* EXERCISE AIM
Output exactly the lines spanning from the line containing "on Tue, 06/06/2023 - 03:01" to the last line of the entries, inclusive.

Stored data entries:

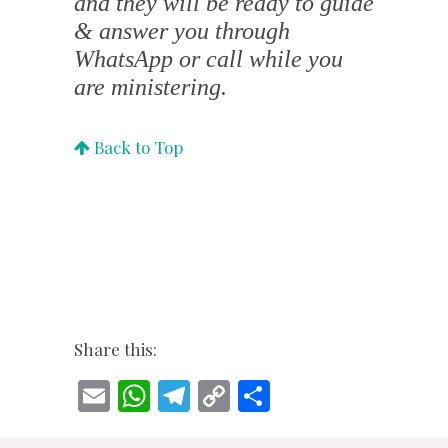
and they will be ready to guide
& answer you through
WhatsApp or call while you
are ministering.
Back to Top
Share this:
E
W
T
C
S
m
h
el
o
h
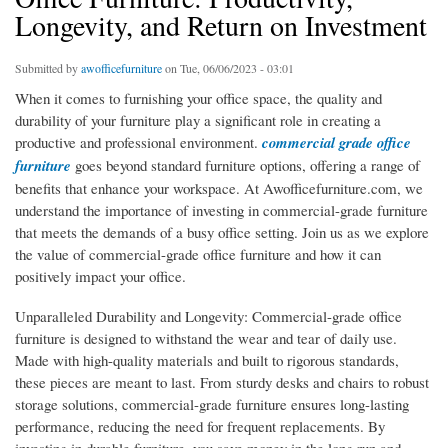
Longevity, and Return on Investment
Submitted by
awofficefurniture
on Tue, 06/06/2023 - 03:01
When it comes to furnishing your office space, the quality and
durability of your furniture play a significant role in creating a
productive and professional environment.
commercial grade office
furniture
goes beyond standard furniture options, offering a range of
benefits that enhance your workspace. At Awofficefurniture.com, we
understand the importance of investing in commercial-grade furniture
that meets the demands of a busy office setting. Join us as we explore
the value of commercial-grade office furniture and how it can
positively impact your office.
Unparalleled Durability and Longevity: Commercial-grade office
furniture is designed to withstand the wear and tear of daily use.
Made with high-quality materials and built to rigorous standards,
these pieces are meant to last. From sturdy desks and chairs to robust
storage solutions, commercial-grade furniture ensures long-lasting
performance, reducing the need for frequent replacements. By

* WRITTEN SOLUTION
on Tue, 06/06/2023 - 03:01
When it comes to furnishing your office space, the quality and
durability of your furniture play a significant role in creating a
productive and professional environment.
commercial grade office
furniture
goes beyond standard furniture options, offering a range of
benefits that enhance your workspace. At Awofficefurniture.com, we
understand the importance of investing in commercial-grade furniture
that meets the demands of a busy office setting. Join us as we explore
the value of commercial-grade office furniture and how it can
positively impact your office.
Unparalleled Durability and Longevity: Commercial-grade office
furniture is designed to withstand the wear and tear of daily use.
Made with high-quality materials and built to rigorous standards,
these pieces are meant to last. From sturdy desks and chairs to robust
storage solutions, commercial-grade furniture ensures long-lasting
performance, reducing the need for frequent replacements. By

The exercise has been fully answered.